2009 sera en Guadeloupe un «nouvel» an dans tous les sens du terme, du moins à en juger par un jeu de mots que les gens ont utilisé dans leurs voeux de Nouvel An, puisqu'en créole «nouveau» se prononce «nef», tout comme le chiffre 9. Les premiers mouvements sociaux de décembre 2008 [1] ont préfiguré la mobilisation massive qui a eu lieu de janvier à mars 2009, et qui s'est traduite par 45 jours de grève générale sur l'île. Bien qu'un accord ait été signé, la situation n'a pas encore été complètement dénouée, et mai, qui est traditionnellement un mois de manifestations dans l'histoire sociale française [2] et guadeloupéenne, est particulièrement chaud cette année.
Le 1er mai [3] a eu lieu la première manifestation de masse depuis la fin de la grève : Les Guadeloupéens se sont rassemblés à Petit-Canal après avoir défilé de 9 heures du matin à presque 1 heure de l'après-midi, et ils ont passé toute la journée ensemble, à écouter de la musique, regarder des spectacles de danse et suivre attentivement les discours des dirigeants syndicaux locaux. Les circonstances ont contribué à rendre Shakazulu, qui blogue en créole sur Gwakafwika [4], très prolifique ces derniers temps, du fait que mai est traditionnellement le mois de l’ «identité» en Guadeloupe, et que c'est là l'un des sujets préférés de ce blogueur.

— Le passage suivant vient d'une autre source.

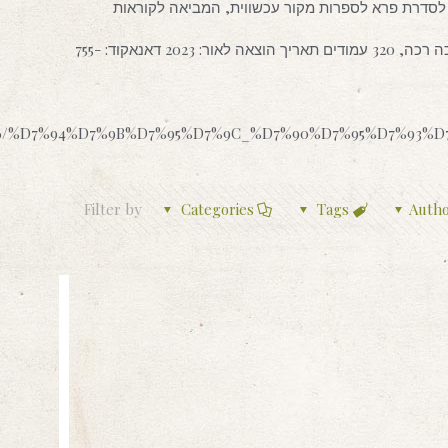
סדרת פרא לספרות מקור עכשווית, המביאה לקוראות
הספר זכה בתמיכת קרן רבינוביץ'. מגיל 14 ומעלה כריכה רכה, 320 עמודים תאריך הוצאה לאור: 2023 דאנאקוד: 755-
t/30846/%D7%94%D7%9B%D7%95%D7%9C_%D7%90%D7%95%D7%93
Filter by
Categories
Tags
Auth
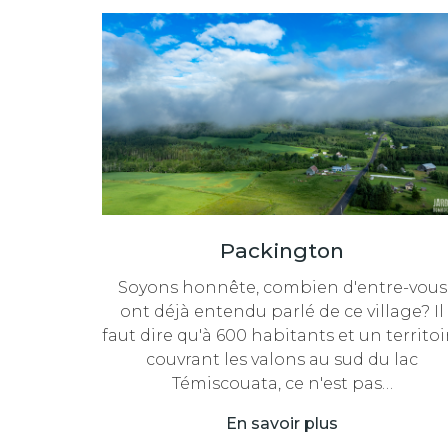
Packington
Soyons honnête, combien d'entre-vous
ont déjà entendu parlé de ce village? Il
faut dire qu'à 600 habitants et un territoi
couvrant les valons au sud du lac
Témiscouata, ce n'est pas…
En savoir plus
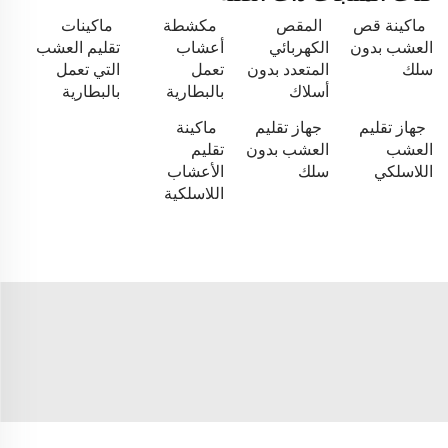
ماكينة قص
المقص
مكشطة
ماكينات
العشب بدون
الكهربائي
أعشاب
تقليم العشب
سلك
المتعدد بدون
تعمل
التي تعمل
أسلاك
بالبطارية
بالبطارية
جهاز تقليم
جهاز تقليم
ماكينة
العشب
العشب بدون
تقليم
اللاسلكي
سلك
الأعشاب
اللاسلكية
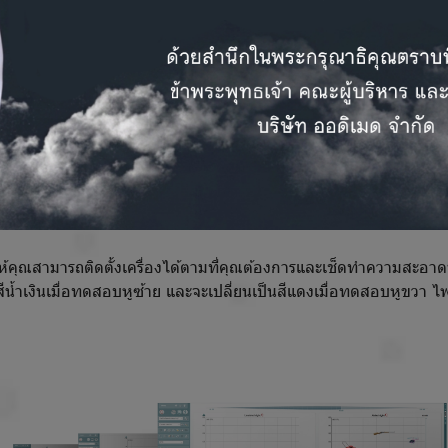
้คุณสามารถติดตั้งเครื่องได้ตามที่คุณต้องการและเช็ดทำความสะอาดพื้น
้ำเงินเมื่อทดสอบหูซ้าย และจะเปลี่ยนเป็นสีแดงเมื่อทดสอบหูขวา 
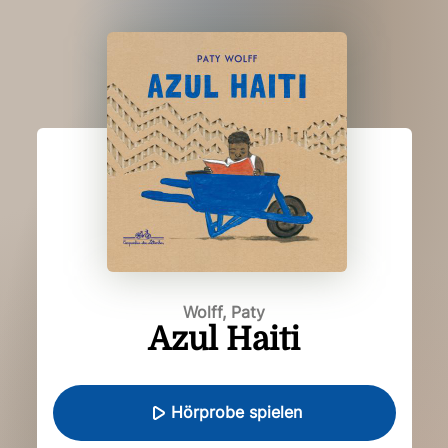
Wolff, Paty
Azul Haiti
Hörprobe spielen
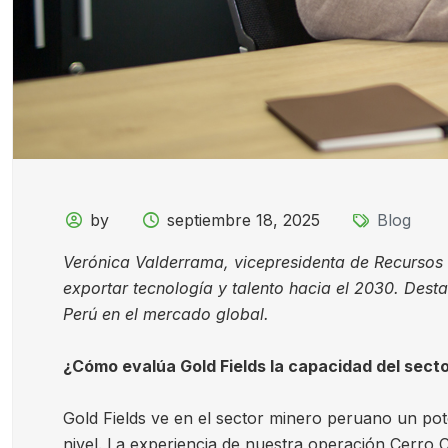
by
septiembre 18, 2025
Blog
Verónica Valderrama, vicepresidenta de Recursos 
exportar tecnología y talento hacia el 2030. Dest
Perú en el mercado global.
¿Cómo evalúa Gold Fields la capacidad del sect
Gold Fields ve en el sector minero peruano un pot
nivel. La experiencia de nuestra operación Cerr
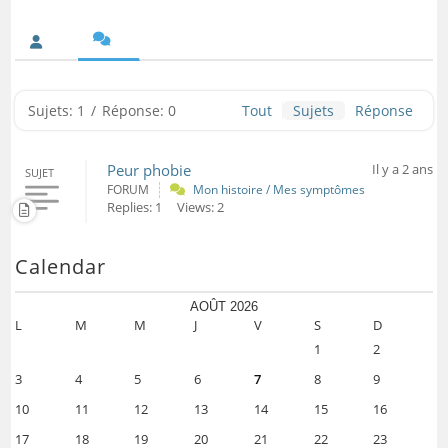
Sujets: 1
/
Réponse: 0
Tout
Sujets
Réponse
Peur phobie
Il y a 2 ans
SUJET
FORUM
Mon histoire / Mes symptômes
Replies: 1
Views: 2
Calendar
AOÛT 2026
L
M
M
J
V
S
D
1
2
3
4
5
6
7
8
9
10
11
12
13
14
15
16
17
18
19
20
21
22
23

Dans son premier billet sur la saison, «Arété kouri ba patron [5]» [créole guadeloupéen], ce qui signifie «Arrêtez de courir pour vos patrons», le blogueur dénonce un nouveau défi sportif appelé Relais Inter-Entreprise [6] (un relais couru par les salariés des entreprises privées ou publiques guadeloupéennes). Depuis 12 ans, cette course se tient le 27 mai, à tel point qu'elle est devenue une part intégrante du planning annuel de certaines entreprises. Mais Shakazulu en dit bien plus [créole] sur cette date cruciale, faisant écho dans ce billet aux blogueurs antillais de Repeating Islands [7] [anglais] :
27 Mé an péyi an nou, on jou a mémwa, on jou otila pèp Gwadloup ka chonjé konba a Ignas, Dèlgrès, Masoto, Solitid pou libérasyon a gwadloupéyen anba gyouk a lèsklavaj é kolonyalis fwansé.
Certes, 1848 [8] fut l'année de la deuxième abolition de l'esclavage dans les possessions française de la Guadeloupe et de la Martinique, ce qui éclaire en partie la conclusion de Shakazulu à propos de ce billet [créole guadeloupéen] :
Alò ki jan nou pé konpwann, jou-lasa, chak lanné, travayè Gwadloup pé ay swé ba séla ki toulélanné ka fann kyou a yo?
Shakazulu propose à la place une marche dont le slogan est [créole guadeloupéen] :
Fè mémwa maché, fè konsyans vansé pou nou sonjé gwadloupéyen ki goumé é ki tonbé anba bal fizi a kolon an lanné 1802 é 1967
Cette marche mentionnée par le blogueur existe effectivement depuis quelques années, et elle attire les personnes qui sont en quête d'un acte symbolique par lequel honorer leurs ancêtres. Voici [9] le programme de cette marche de deux jours, qui traverse l'île [français et créole guadeloupéen].
Dans le même billet, le blogueur évoque une nouvelle date : mai 1967. A l'époque, les manifestations sociales étaient fréquentes, car les ouvriers de la canne à sucre étaient mécontents de leurs conditions de travail et de leurs salaires. Shakazulu indique [10] ici ce qui s'est passé pendant une manifestation particulière [créole guadeloupéen] :
Mé 1967- Mé 2009! 42 lanné! 42 lanné léjyonnè fwansé kyouyé gwadloupéyen an vil Lapwent. Moun ka palé dè 8 moun, dòt ka palé dè 87 moun, on dòt pati ka palé dè plis ki 100 moun mò Lapwent
Nul ne sait vraiment ce qui s'est réellement passé ce jour-là, car aucun bilan officiel n'a jamais été publié et l'ensemble de l'affaire a été classée «secret défense», mais certains cinéastes guadeloupéens ont résolu de faire entendre les voix de témoins sur ces souvenirs qui continuent à hanter leurs nuits. Voici [11] une série de vidéos (disponibles sur YouTube) appelée «Sonjé Mé 67», ce qui signifie «Se souvenir de mai 67» [créole guadeloupéen] :
et, ici [12], une autre trouvaille sur YouTube, qui traite des événements à la fois de mai 1802 et mai 1967 [anglais].